**Stated task:**
List each field of study that the road ecology interview below names as falling under the umbrella of road ecology.

One of the things I was most astonished by while reading this book is how well-sourced it is — the texts and interviews you bring together are so broad and enriching. Do you have any idea how many books you read? Tell me a little about how you approached the research.
Oh, geez. Let’s see — two shelves of that bookshelf [behind me] are road ecology reference books. So, several dozen. I can’t claim that I read them all cover to cover, but certainly I drew a lot from other books. I think I ultimately had close to 300 sources in the book who were just invaluable founts of help and knowledge and information.
One of the challenges of writing about road ecology is it’s not necessarily a single discipline. It’s really an umbrella that covers many different disciplines. Roadkill science is its own sort of subset. The impact of forest service roads on contributing erosion to streams is a whole science unto itself. The impact of improperly built road culverts as fish passage barriers — I mean, there are 10,000 papers about that alone. So every chapter was sort of learning a new science unto itself.
You write that “among all the road’s ecological disasters … the most vexing may be noise pollution.” We do a lot of coverage of the future of driving here at Heatmap, and I suppose I was hoping to learn that electric vehicles and cutting-edge advances in automotive technology would help solve at least this problem. Can you tell me why you’re less optimistic?
EVs are much quieter; their engines are silent, which is helpful, especially in an urban context. They’ll ultimately reduce noise pollution and that’s profoundly important. We tend to overlook noise pollution because we’re so awash in it but it’s one of the great public health crises of our time. You read the literature about the health impacts of road noise and it’s horrifying — I mean, literally, it’s elevating our stress levels, it’s increasing our risk of heart attack and diabetes and stroke, it’s taking years off of our lives, mostly without our noticing it. So anything we can do to reduce noise is fundamentally positive. And EVs are part of that.
The drawback, the reason that EVs aren’t a panacea, is that engines aren’t the only thing that makes noise on a car. Above 35 mph, most of what you’re hearing is tire noise: the grinding of the tire itself against the pavement and the little air pockets in the tread popping — “pattern noise” is what that’s called. I wrote most of this book while living a half mile or so from I-90 in eastern Washington state and I could just hear, every time I stepped out of my house, that monotonous hiss of the interstate. That’s tire noise, not engine noise. And tires have gotten much quieter over time, which is good, and hopefully they’ll continue to get quieter, but just electrifying vehicles is not going to solve the problem of road noise even if it does help in urban settings.
Not to keep raining on the parade, but you also write that autonomous vehicles could be “the gravest challenge to road ecology since, well, roads.” How do driverless cars change the road ecology calculus?
I think the answer is, we don’t know yet. From a large animal avoidance perspective, I think they’re ultimately going to be really helpful. Yes, it’s fun right now to dunk on Tesla and Waymo and all of these autonomous vehicle companies whose products are still very buggy, but, you know — probably there are people who will read this and take exception with this idea, but I’m ultimately pretty optimistic that the AVs will solve most of those problems and become better drivers than human beings.

**Dataset extract:**
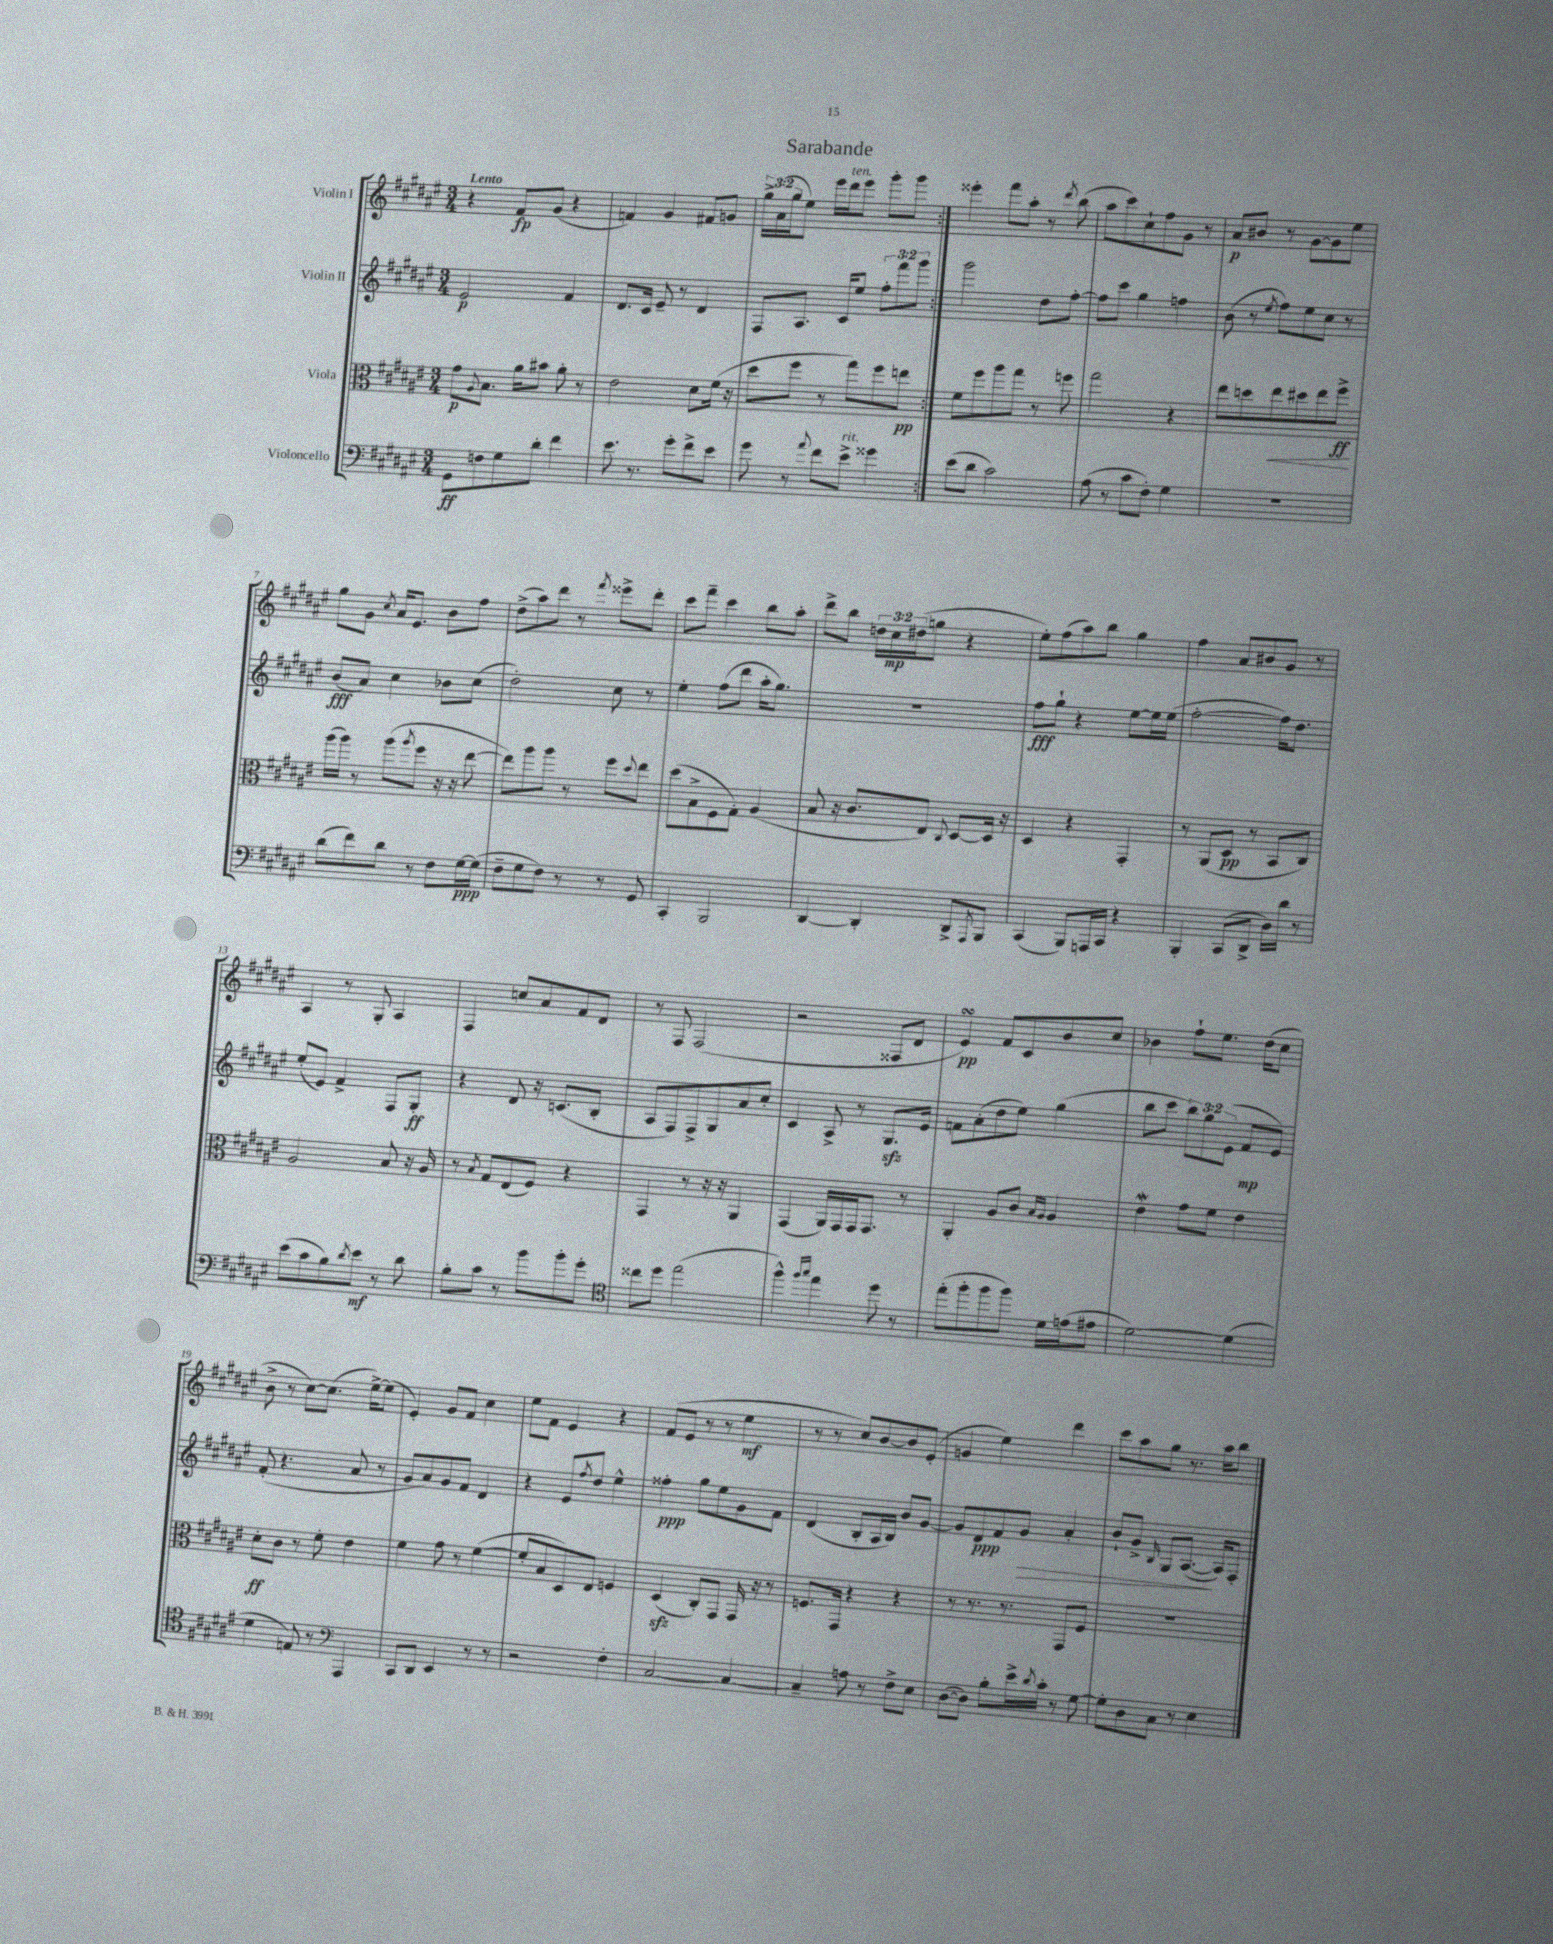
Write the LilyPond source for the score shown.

**Result of this exercise:**
- Roadkill science
- The impact of forest service roads on contributing erosion to streams
- The impact of improperly built road culverts as fish passage barriers